Parallel to these developments Hume used the opportunities afforded by membership of the European Union to promote social and economic programmes, frequently in conjunction with his two unionist colleagues in the European Parliament, Ian Paisley and John Taylor, and later Jim Nicholson. The same was the case when he participated in cross-party investment visits to the US. Underpinning these initiatives was his oft-quoted invitation “to spill our sweat together and not our blood”, and so jointly advance the process of reconciliation.

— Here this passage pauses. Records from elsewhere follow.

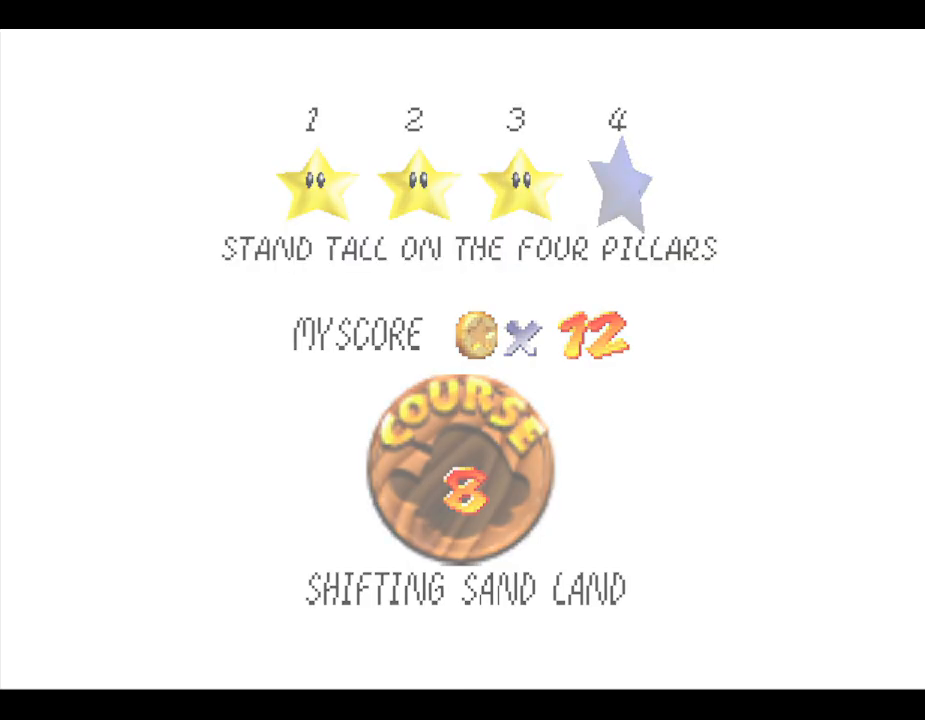
{"buttons": [], "left_stick": "center", "events": [[50, "START", "up"]]}
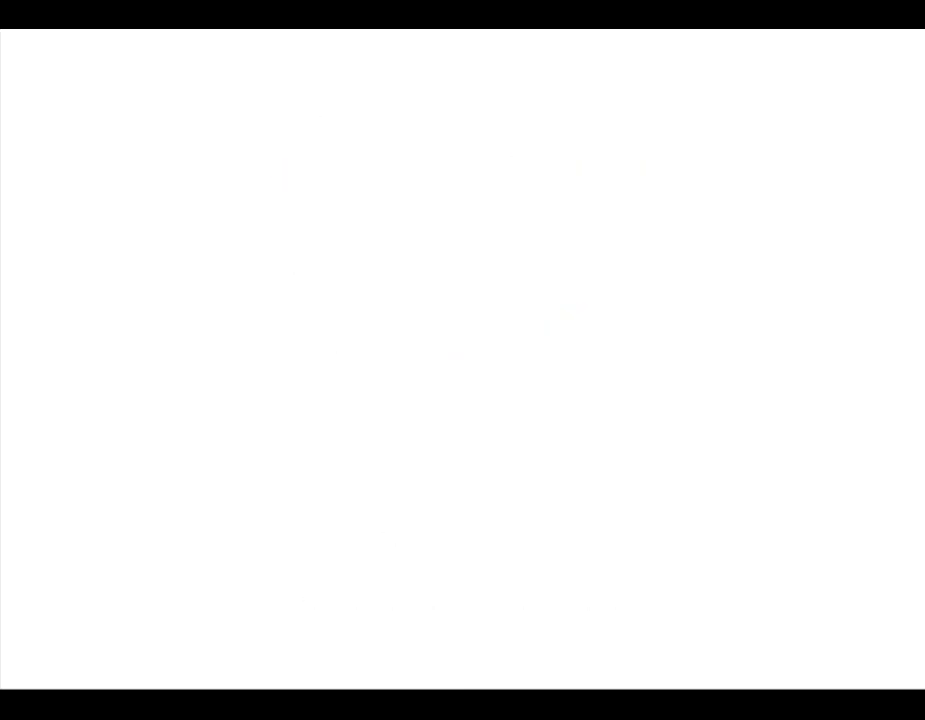
{"buttons": [], "left_stick": "down-right", "events": [[250, "left_stick", "down-right"]]}
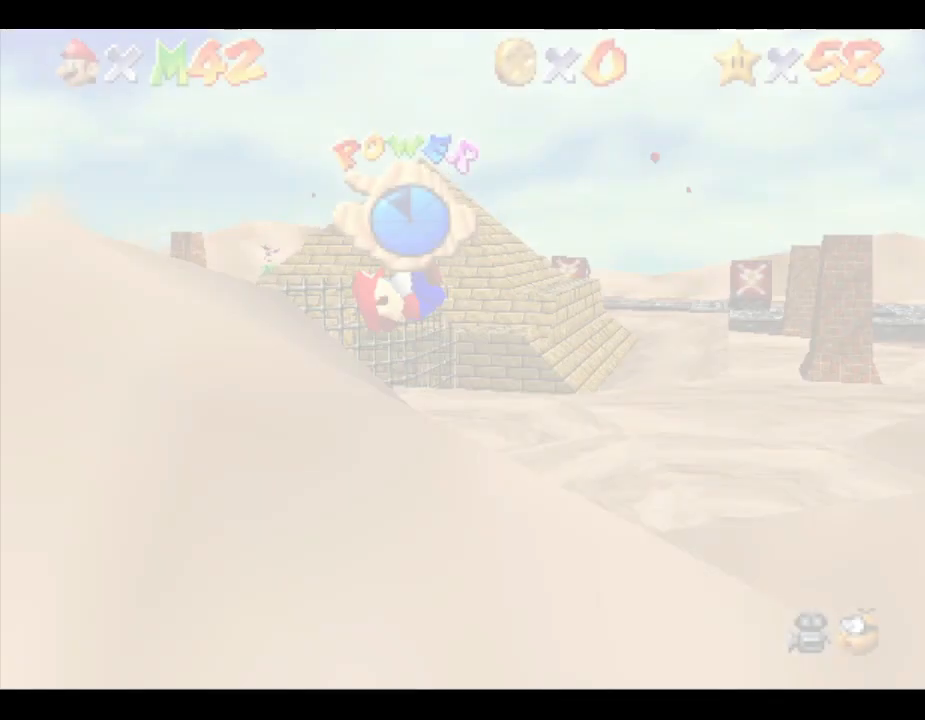
{"buttons": [], "left_stick": "down-right", "events": []}
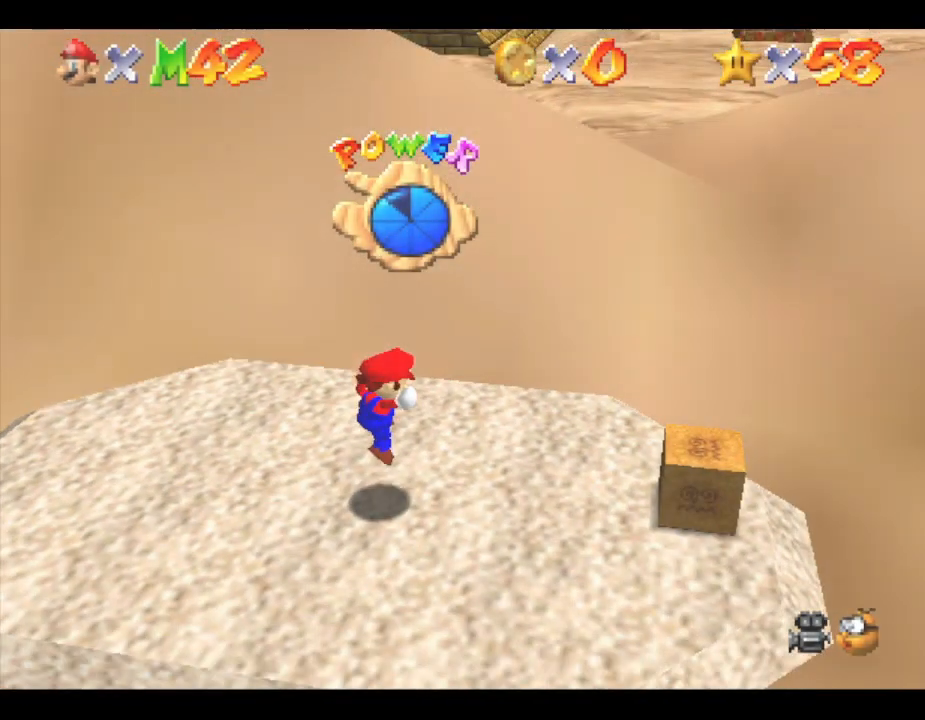
{"buttons": [], "left_stick": "down-right", "events": []}
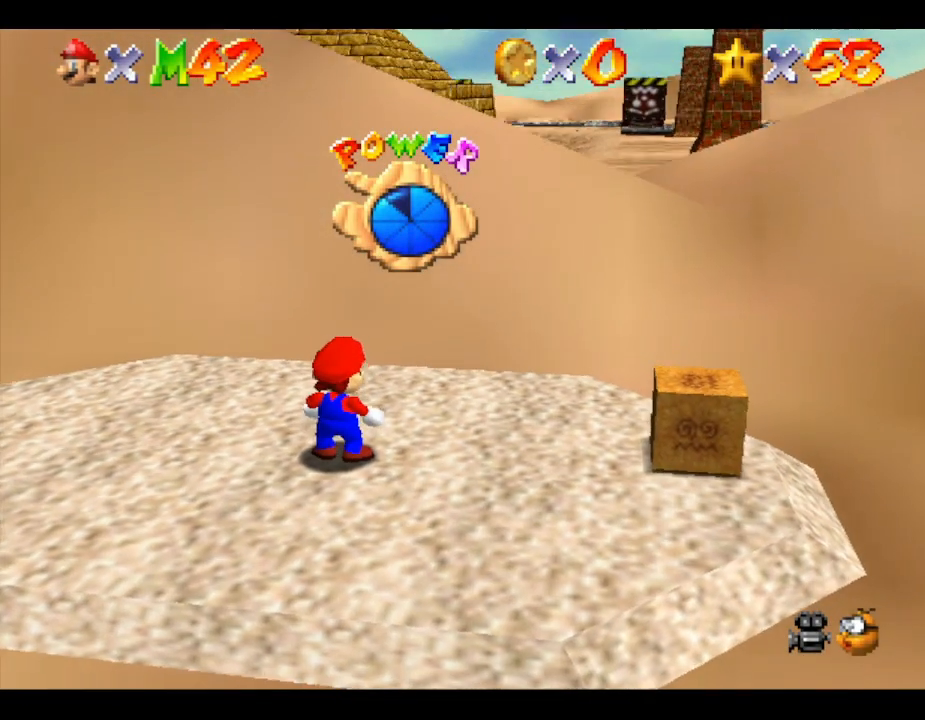
{"buttons": [], "left_stick": "down-right", "events": []}
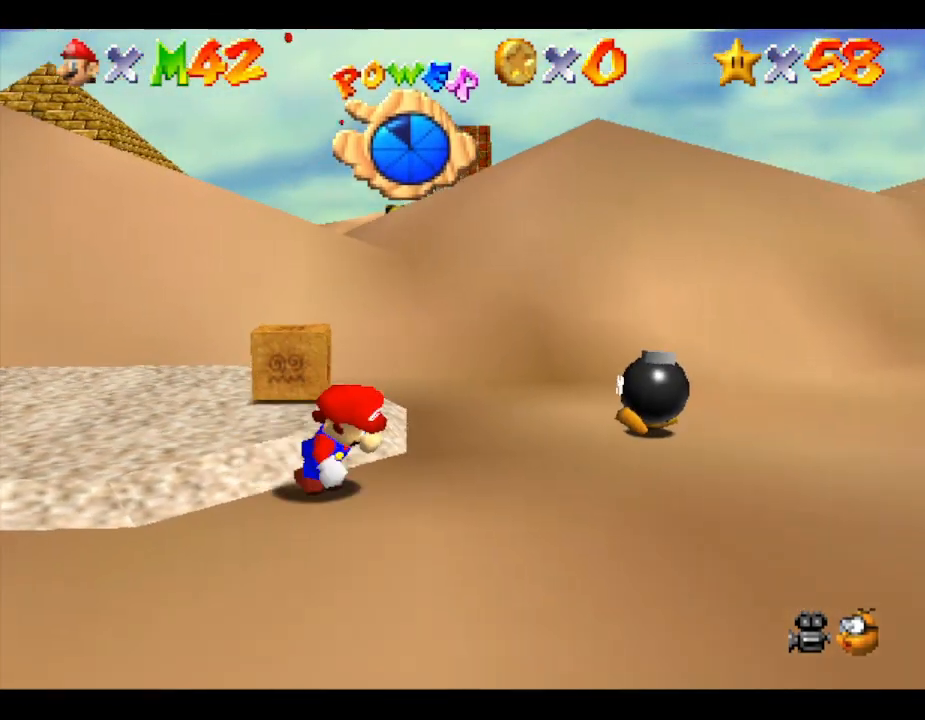
{"buttons": [], "left_stick": "right", "events": [[117, "left_stick", "right"]]}
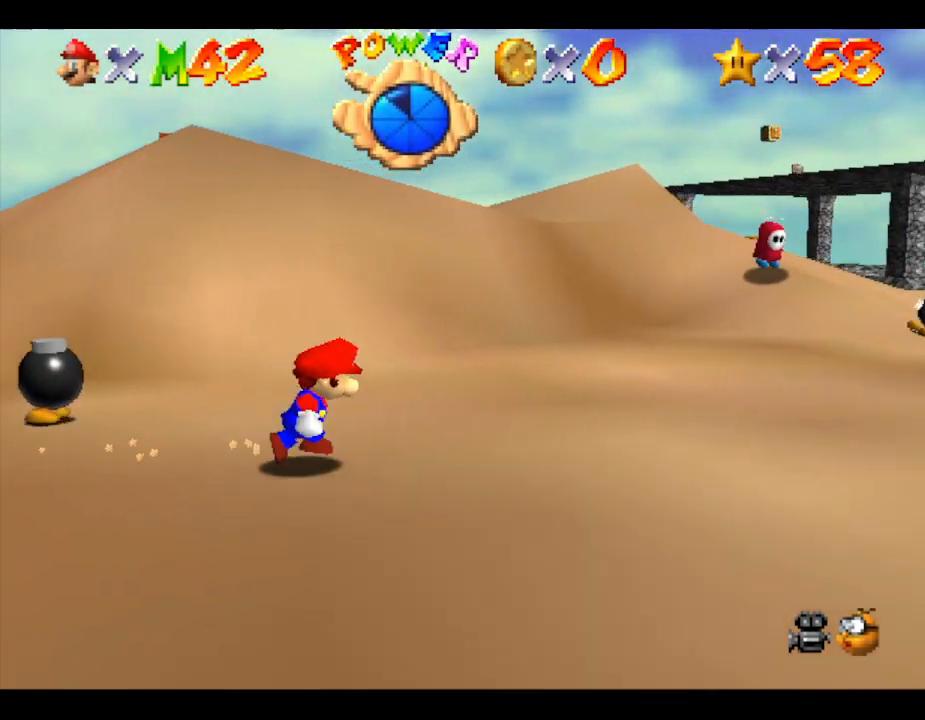
{"buttons": [], "left_stick": "up-right", "events": [[383, "left_stick", "up-right"]]}
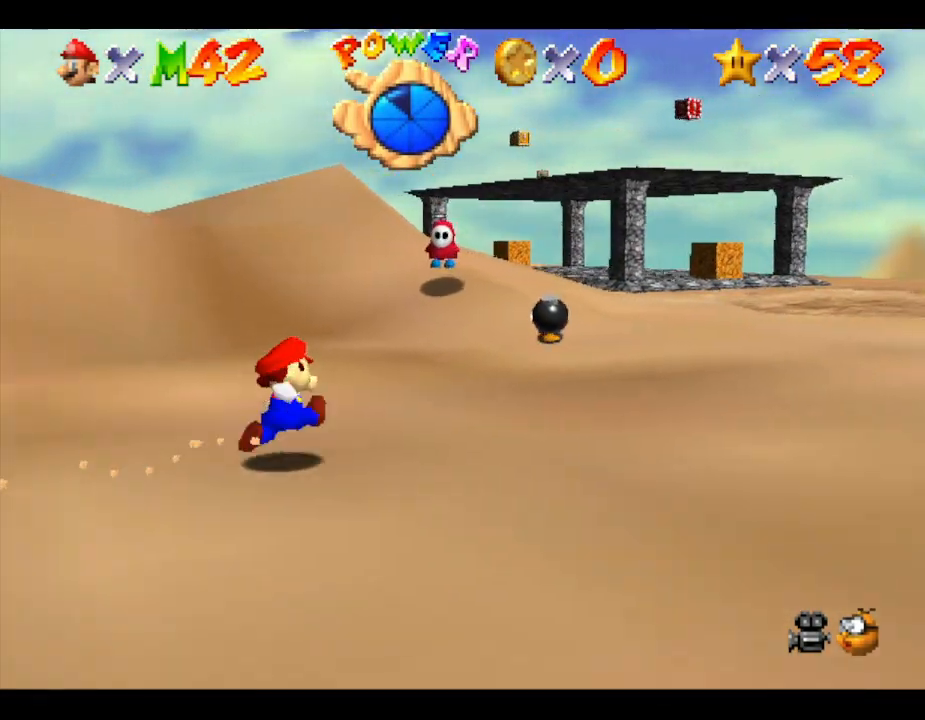
{"buttons": [], "left_stick": "up-right", "events": []}
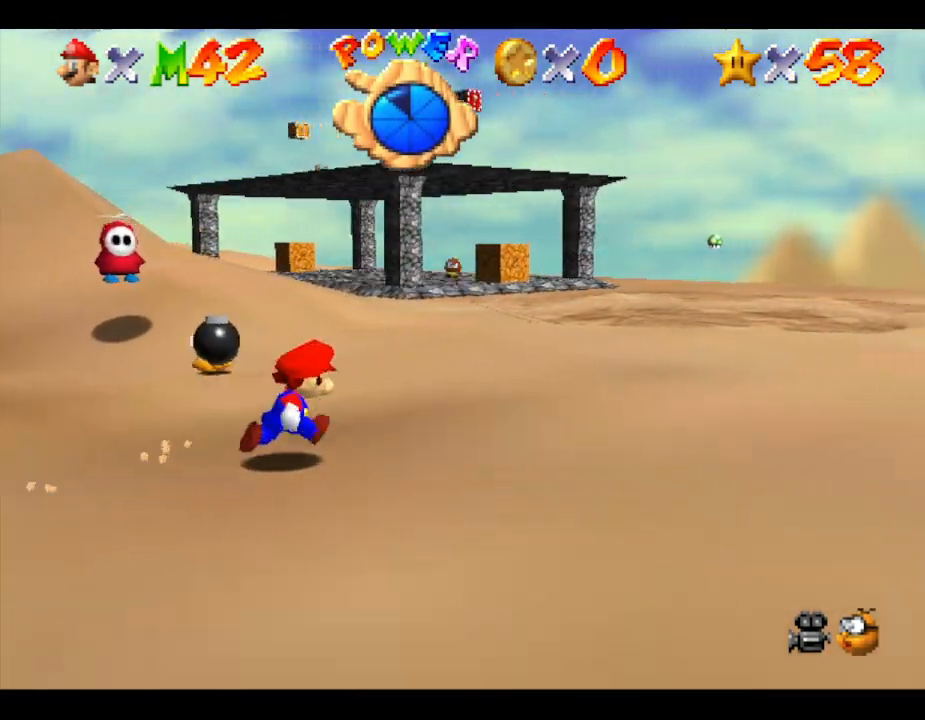
{"buttons": ["A"], "left_stick": "up", "events": [[167, "left_stick", "up"], [433, "A", "down"]]}
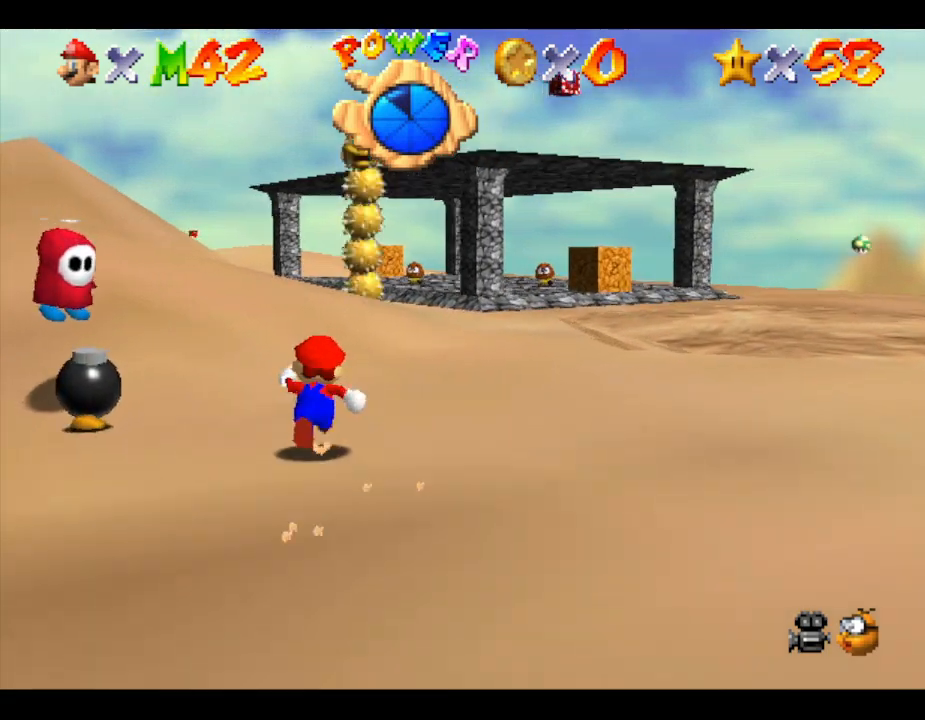
{"buttons": [], "left_stick": "up", "events": [[83, "A", "up"]]}
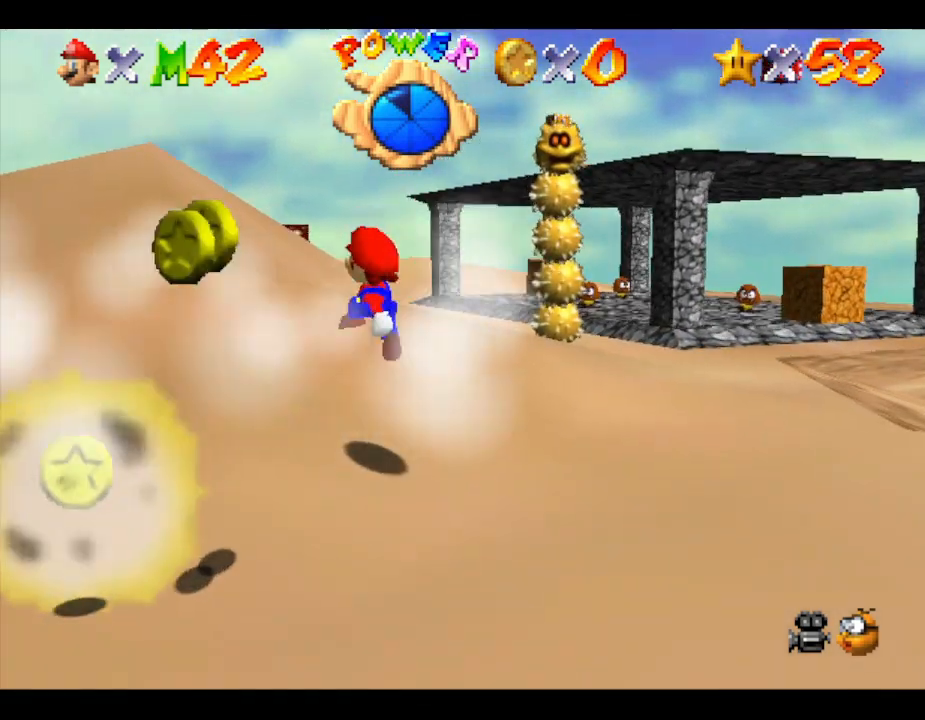
{"buttons": [], "left_stick": "up-right", "events": [[83, "left_stick", "up-right"]]}
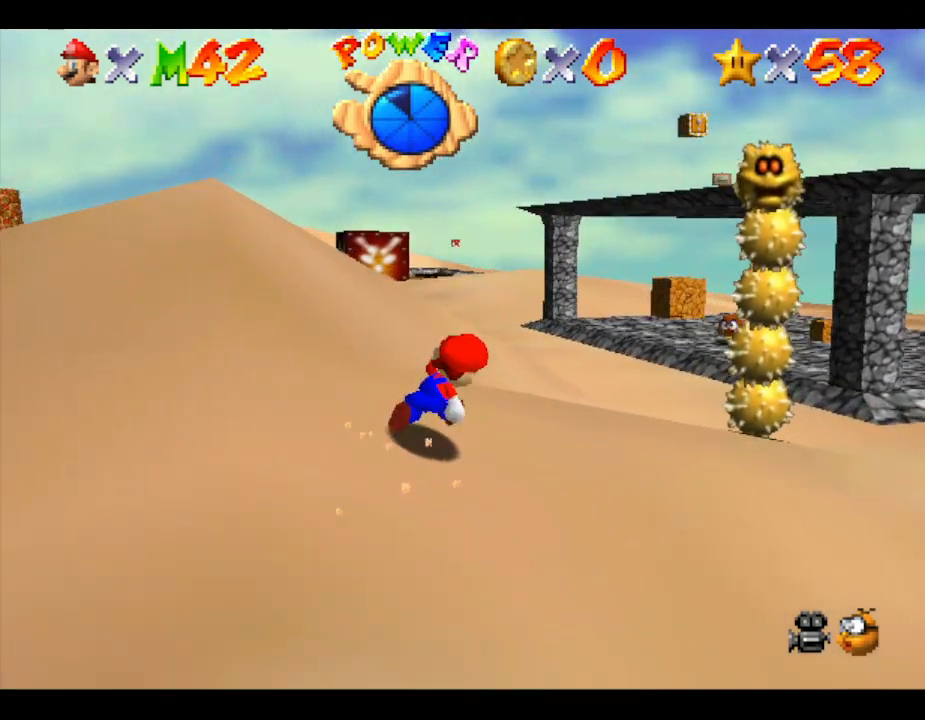
{"buttons": [], "left_stick": "up", "events": [[300, "left_stick", "up"]]}
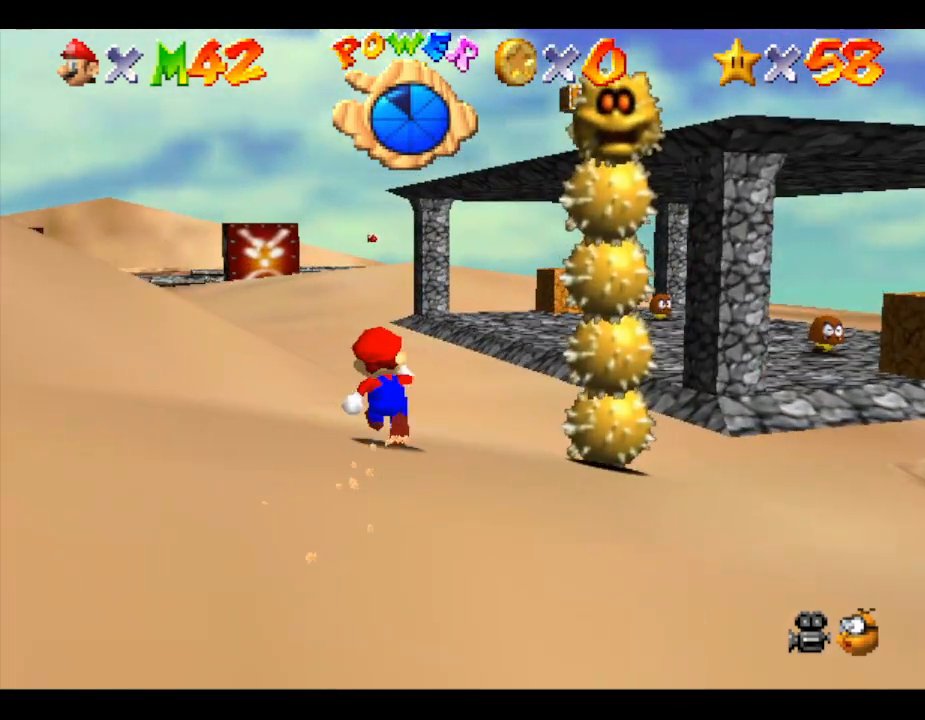
{"buttons": [], "left_stick": "up", "events": [[133, "left_stick", "up-right"], [433, "left_stick", "up"]]}
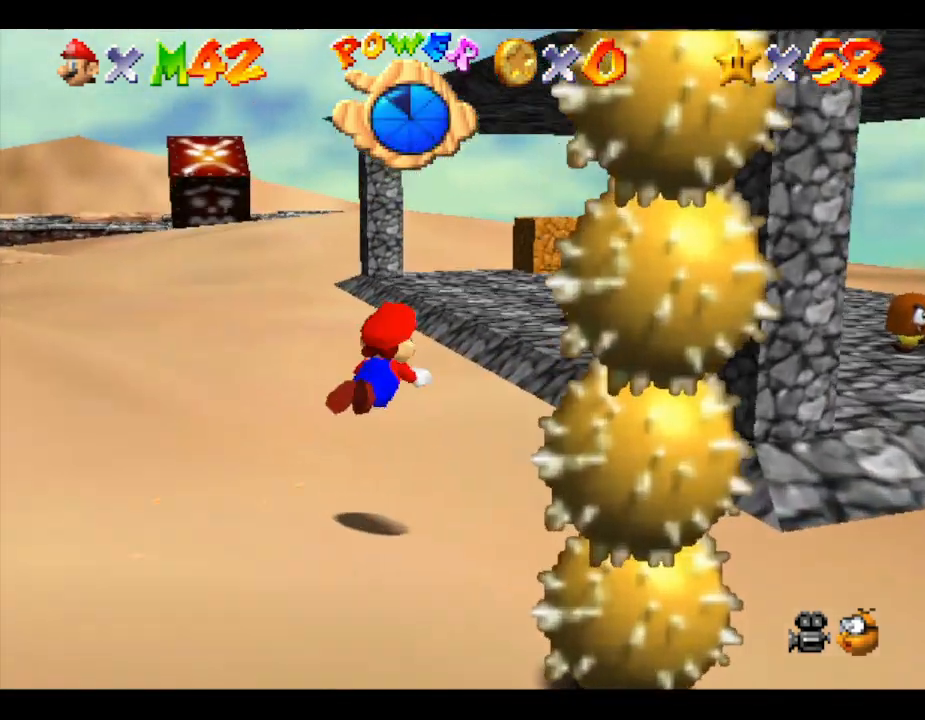
{"buttons": [], "left_stick": "up", "events": []}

Above all, Hume’s message and his continuing relevance today lay in his total opposition to the use of violence as a means of achieving political goals. His opposition to violence was rooted in his Christian convictions and was profoundly inspired by his heroes, Martin Luther King and Mahatma Gandhi. From that message, despite the criticism, came his meetings with Gerry Adams and the beginnings of what became known as the “peace process”.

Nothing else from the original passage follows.